In the same platform, he said Hindus were migrating to India because of the persecution they faced in Bangladesh. “Any Hindu [coming] from Bangladesh has been persecuted [there]. They should be accorded refugee status and given Indian citizenship,” he said, adding that nearly 50,000 Hindus, who had come from Bangladesh, should be granted citizenship.

Similarly, in Bihar and Assam, the BJP and other Hindutva outfits have been carrying on campaigns against native Muslims by branding them as Bangladeshis who have come to India to use resources that are not rightfully theirs. In one sweep, the Sangh Parivar not only links Muslims with terrorism but also promotes xenophobic tendencies against Muslims by infusing sentiments of Hindu entitlement over Indian resources.

“As a result of this campaign, a secular balance that the agrarian economy, despite being exploitative, had achieved over the years is on the brink of disruption. Because of the porous borders, movement of people from both the countries has been there for centuries. People have relatives on both sides of the border. To say that Bangladeshi Muslims are infiltrating into our country for terrorist activities is a political campaign of the BJP to vitiate the atmosphere,” said Kunal of the Communist Party of India (Marxist Leninist-Liberation).
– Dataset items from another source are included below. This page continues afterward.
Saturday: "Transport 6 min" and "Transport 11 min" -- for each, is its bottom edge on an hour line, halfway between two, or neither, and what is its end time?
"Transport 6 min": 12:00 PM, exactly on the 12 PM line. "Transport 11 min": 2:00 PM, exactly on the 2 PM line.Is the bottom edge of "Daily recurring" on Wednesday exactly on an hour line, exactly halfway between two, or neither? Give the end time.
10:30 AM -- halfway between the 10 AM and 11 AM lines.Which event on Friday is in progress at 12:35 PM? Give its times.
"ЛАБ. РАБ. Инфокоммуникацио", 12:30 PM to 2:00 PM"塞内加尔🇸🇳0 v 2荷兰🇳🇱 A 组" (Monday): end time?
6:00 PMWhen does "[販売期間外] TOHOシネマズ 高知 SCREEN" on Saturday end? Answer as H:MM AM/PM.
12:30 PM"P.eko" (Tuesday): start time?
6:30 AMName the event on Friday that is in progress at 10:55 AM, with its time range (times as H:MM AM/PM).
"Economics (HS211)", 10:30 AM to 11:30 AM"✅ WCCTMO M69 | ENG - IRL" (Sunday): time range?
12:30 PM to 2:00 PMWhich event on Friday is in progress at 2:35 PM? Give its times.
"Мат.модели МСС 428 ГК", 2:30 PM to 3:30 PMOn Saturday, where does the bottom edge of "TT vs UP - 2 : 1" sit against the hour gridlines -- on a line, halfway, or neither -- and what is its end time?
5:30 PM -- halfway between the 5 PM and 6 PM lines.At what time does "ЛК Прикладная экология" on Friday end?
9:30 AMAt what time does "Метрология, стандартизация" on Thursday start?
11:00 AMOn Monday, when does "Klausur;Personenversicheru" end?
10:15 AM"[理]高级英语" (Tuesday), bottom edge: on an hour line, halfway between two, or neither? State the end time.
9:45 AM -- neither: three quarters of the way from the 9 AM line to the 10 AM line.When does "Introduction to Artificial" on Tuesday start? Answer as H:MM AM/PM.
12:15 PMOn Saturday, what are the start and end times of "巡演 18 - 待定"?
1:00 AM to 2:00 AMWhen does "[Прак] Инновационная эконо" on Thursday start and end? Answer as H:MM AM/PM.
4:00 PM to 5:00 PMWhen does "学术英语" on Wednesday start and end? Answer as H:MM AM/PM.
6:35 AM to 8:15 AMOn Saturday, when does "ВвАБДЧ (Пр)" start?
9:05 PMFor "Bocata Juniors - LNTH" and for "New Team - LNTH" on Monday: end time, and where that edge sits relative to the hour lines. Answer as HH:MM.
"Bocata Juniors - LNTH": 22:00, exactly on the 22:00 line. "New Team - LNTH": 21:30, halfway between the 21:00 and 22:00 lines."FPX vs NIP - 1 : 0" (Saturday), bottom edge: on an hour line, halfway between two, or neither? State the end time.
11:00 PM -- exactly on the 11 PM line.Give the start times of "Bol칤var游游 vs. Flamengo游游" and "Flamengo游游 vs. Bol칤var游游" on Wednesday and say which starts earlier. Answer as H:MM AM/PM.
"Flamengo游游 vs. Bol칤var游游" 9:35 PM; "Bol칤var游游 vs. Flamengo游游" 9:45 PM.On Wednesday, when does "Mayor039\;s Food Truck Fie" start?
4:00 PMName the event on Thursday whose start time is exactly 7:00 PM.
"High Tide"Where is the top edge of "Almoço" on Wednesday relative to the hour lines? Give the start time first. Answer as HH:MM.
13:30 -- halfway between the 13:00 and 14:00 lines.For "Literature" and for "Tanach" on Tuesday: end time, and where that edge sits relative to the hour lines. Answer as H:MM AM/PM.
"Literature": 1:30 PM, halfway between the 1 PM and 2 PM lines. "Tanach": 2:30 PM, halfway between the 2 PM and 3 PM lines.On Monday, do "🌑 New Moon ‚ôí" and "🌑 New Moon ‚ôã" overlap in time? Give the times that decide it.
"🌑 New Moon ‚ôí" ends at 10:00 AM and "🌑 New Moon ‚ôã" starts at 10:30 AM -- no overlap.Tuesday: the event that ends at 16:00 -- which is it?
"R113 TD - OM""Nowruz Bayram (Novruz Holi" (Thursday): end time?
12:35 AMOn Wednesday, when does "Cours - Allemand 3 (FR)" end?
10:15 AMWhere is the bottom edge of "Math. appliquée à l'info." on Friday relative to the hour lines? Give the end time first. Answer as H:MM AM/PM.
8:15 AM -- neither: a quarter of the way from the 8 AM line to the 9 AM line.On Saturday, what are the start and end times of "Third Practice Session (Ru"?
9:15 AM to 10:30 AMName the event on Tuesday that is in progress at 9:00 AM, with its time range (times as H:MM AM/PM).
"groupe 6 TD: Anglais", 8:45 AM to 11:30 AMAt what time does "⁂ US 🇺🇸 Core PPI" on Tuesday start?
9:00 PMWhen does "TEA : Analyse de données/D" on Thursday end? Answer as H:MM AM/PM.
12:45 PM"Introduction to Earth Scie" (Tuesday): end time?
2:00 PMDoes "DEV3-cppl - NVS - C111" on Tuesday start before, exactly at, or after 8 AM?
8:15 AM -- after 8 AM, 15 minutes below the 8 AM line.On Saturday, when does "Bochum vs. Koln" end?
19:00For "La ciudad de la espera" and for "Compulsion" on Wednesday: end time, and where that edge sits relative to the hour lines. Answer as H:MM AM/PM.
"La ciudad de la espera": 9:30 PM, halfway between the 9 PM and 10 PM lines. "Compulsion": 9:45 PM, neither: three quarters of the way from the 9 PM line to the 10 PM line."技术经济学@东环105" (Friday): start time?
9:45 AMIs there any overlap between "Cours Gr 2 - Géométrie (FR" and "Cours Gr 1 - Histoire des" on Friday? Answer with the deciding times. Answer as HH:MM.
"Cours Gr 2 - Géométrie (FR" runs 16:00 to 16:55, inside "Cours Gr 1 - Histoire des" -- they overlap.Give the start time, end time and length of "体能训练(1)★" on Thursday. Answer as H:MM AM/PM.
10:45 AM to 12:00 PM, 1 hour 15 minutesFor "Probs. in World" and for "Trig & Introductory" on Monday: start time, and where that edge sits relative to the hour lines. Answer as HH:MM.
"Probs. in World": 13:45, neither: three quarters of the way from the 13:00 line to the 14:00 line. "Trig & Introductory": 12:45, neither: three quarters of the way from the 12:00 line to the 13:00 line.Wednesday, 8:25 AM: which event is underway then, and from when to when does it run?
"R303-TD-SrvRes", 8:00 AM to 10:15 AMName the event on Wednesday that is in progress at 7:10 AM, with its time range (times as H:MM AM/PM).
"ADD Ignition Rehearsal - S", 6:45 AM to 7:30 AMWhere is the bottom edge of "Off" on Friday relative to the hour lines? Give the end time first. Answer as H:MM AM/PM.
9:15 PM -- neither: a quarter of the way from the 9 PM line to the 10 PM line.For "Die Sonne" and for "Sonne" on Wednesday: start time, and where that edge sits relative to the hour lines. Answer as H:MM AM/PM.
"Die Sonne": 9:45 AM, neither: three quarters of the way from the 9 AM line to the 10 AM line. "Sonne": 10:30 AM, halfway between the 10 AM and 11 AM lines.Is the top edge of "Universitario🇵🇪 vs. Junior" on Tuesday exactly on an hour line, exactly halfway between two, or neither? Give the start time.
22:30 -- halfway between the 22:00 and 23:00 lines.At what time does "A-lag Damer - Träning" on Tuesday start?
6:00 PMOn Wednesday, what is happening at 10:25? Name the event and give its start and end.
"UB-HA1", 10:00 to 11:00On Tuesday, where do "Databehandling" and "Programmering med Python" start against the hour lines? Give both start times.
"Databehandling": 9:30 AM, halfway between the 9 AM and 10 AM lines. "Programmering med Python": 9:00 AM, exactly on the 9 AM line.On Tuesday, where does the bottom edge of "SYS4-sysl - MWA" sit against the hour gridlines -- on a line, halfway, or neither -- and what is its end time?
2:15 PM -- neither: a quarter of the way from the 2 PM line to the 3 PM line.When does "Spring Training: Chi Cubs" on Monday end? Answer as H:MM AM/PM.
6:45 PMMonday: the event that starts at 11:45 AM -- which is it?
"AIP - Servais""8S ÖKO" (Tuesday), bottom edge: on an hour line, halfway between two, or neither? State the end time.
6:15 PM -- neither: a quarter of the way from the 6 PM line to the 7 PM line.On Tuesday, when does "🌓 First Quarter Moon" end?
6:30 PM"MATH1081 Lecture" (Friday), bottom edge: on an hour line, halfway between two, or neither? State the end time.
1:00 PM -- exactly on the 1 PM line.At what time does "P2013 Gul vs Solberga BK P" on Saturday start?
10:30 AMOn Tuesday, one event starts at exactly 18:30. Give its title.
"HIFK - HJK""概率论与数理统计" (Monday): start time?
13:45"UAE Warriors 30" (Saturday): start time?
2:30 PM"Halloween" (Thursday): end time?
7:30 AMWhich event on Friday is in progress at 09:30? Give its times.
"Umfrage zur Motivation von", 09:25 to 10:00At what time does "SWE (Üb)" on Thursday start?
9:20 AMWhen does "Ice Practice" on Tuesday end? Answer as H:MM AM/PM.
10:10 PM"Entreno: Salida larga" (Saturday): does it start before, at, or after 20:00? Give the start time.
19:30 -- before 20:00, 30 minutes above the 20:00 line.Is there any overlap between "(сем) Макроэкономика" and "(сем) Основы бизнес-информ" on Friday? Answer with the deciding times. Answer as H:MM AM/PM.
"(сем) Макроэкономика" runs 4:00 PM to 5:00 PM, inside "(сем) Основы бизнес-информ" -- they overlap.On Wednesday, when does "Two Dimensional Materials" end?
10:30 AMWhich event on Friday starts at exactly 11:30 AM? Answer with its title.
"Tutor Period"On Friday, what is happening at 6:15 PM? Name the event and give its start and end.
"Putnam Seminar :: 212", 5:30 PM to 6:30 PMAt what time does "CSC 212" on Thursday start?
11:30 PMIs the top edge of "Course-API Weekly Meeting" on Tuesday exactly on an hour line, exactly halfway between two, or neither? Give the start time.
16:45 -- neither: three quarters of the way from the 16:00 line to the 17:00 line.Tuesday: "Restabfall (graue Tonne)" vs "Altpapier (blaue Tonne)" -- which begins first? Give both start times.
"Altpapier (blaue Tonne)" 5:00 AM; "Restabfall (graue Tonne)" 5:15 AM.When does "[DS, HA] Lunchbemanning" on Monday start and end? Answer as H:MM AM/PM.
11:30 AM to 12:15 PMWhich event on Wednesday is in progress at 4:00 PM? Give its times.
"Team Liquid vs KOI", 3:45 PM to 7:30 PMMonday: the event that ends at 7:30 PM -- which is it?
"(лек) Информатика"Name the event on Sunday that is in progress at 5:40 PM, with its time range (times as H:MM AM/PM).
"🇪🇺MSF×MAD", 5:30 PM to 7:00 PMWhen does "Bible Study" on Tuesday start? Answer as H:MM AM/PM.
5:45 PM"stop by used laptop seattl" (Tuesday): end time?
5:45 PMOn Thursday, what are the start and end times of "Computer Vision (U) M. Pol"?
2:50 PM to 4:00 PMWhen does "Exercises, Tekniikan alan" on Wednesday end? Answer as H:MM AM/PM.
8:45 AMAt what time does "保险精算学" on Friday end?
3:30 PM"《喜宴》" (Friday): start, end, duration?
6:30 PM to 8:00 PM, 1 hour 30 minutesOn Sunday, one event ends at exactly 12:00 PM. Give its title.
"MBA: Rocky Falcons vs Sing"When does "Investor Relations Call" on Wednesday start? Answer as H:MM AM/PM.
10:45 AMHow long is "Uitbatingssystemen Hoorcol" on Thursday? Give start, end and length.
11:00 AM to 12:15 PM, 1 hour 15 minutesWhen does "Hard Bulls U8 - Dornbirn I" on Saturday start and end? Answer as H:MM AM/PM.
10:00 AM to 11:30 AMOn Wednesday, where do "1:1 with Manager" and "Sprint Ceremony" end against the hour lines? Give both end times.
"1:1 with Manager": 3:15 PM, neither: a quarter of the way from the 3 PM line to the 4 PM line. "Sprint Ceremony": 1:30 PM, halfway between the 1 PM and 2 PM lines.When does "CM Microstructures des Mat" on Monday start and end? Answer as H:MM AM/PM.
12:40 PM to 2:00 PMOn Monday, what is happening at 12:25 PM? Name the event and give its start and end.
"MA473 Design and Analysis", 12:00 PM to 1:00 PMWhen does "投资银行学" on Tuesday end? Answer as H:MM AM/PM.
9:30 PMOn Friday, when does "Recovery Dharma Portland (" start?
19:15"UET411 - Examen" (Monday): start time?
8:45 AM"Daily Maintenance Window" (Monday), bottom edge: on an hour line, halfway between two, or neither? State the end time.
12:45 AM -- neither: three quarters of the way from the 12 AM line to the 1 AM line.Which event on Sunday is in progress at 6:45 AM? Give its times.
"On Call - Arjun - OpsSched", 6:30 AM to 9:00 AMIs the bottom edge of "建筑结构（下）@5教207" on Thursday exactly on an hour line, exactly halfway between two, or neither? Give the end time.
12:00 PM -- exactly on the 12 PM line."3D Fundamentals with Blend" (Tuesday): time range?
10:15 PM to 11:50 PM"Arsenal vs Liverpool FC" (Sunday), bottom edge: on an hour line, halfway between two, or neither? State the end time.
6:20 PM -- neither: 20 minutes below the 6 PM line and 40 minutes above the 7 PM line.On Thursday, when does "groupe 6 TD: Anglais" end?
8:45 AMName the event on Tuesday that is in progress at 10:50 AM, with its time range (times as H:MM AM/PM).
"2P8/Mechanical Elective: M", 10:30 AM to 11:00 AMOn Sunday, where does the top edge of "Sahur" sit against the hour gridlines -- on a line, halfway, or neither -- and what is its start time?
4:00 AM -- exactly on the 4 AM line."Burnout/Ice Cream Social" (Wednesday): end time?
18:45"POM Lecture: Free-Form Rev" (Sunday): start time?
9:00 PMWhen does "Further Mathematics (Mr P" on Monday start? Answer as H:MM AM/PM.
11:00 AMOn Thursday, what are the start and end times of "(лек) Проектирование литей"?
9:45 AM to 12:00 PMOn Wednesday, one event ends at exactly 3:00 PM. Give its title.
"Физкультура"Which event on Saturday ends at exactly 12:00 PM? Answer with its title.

Many political observers believe that in its constant effort to depict Muslims as the “other”, the Sangh Parivar resorts to the twin strategies of cajole and threaten. “The cultural affiliates of the Sangh Parivar first try to win over Hindus by opening camps that offer them various types of sops. At the same time, they exert indirect pressure on Hindus to become submissive to the Hindutva agenda, constantly identifying them as the ones who are in power. The methods of persuasion vary from time to time. They can use threat as a strategy only when they are in power. Right now, it may prove to be one of the most useful tactics,” said a senior political observer in Delhi.

The demolition of a slum in New Delhi on November 25 is a case in point. Israil Camp in the Rangpuri area of the national capital was demolished by the Forest Department without prior notice. A department official said that the slum was demolished because of “encroachment by land mafias”.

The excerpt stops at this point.